Task material section start
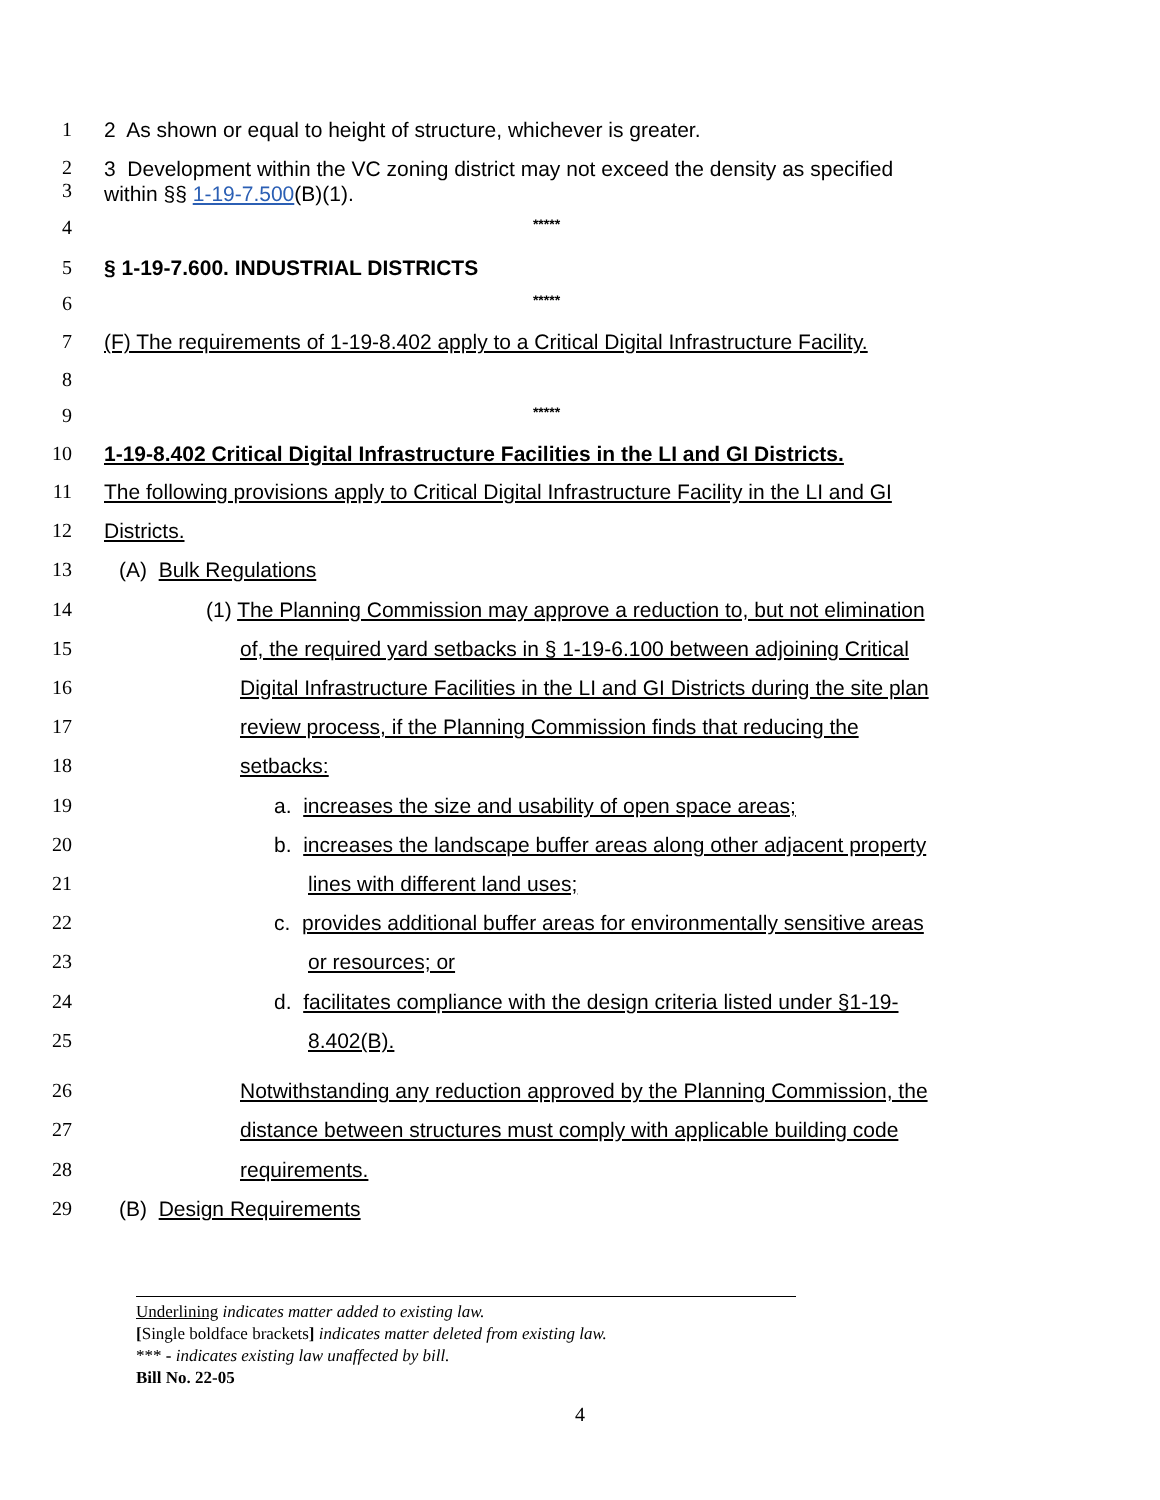1 2 As shown or equal to height of structure, whichever is greater.
2
3
3 Development within the VC zoning district may not exceed the density as specified
within §§ 1-19-7.500(B)(1).
4
*****
5 § 1-19-7.600. INDUSTRIAL DISTRICTS
6
*****
7 (F) The requirements of 1-19-8.402 apply to a Critical Digital Infrastructure Facility.
8
9
*****
10 1-19-8.402 Critical Digital Infrastructure Facilities in the LI and GI Districts.
11 The following provisions apply to Critical Digital Infrastructure Facility in the LI and GI
12 Districts.
13 (A) Bulk Regulations
14 (1) The Planning Commission may approve a reduction to, but not elimination
15 of, the required yard setbacks in § 1-19-6.100 between adjoining Critical
16 Digital Infrastructure Facilities in the LI and GI Districts during the site plan
17 review process, if the Planning Commission finds that reducing the
18 setbacks:
19 a. increases the size and usability of open space areas;
20 b. increases the landscape buffer areas along other adjacent property
21 lines with different land uses;
22 c. provides additional buffer areas for environmentally sensitive areas
23 or resources; or
24 d. facilitates compliance with the design criteria listed under §1-19-
25 8.402(B).
26 Notwithstanding any reduction approved by the Planning Commission, the
27 distance between structures must comply with applicable building code
28 requirements.
29 (B) Design Requirements
Underlining indicates matter added to existing law.
[Single boldface brackets] indicates matter deleted from existing law.
*** - indicates existing law unaffected by bill.
Bill No. 22-05
4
Task material section end
What is needed
Your output should be the lines from the one with "22 c. provides" through the end of the records above, copied exactly.

Worked solution
22 c. provides additional buffer areas for environmentally sensitive areas
23 or resources; or
24 d. facilitates compliance with the design criteria listed under §1-19-
25 8.402(B).
26 Notwithstanding any reduction approved by the Planning Commission, the
27 distance between structures must comply with applicable building code
28 requirements.
29 (B) Design Requirements
Underlining indicates matter added to existing law.
[Single boldface brackets] indicates matter deleted from existing law.
*** - indicates existing law unaffected by bill.
Bill No. 22-05
4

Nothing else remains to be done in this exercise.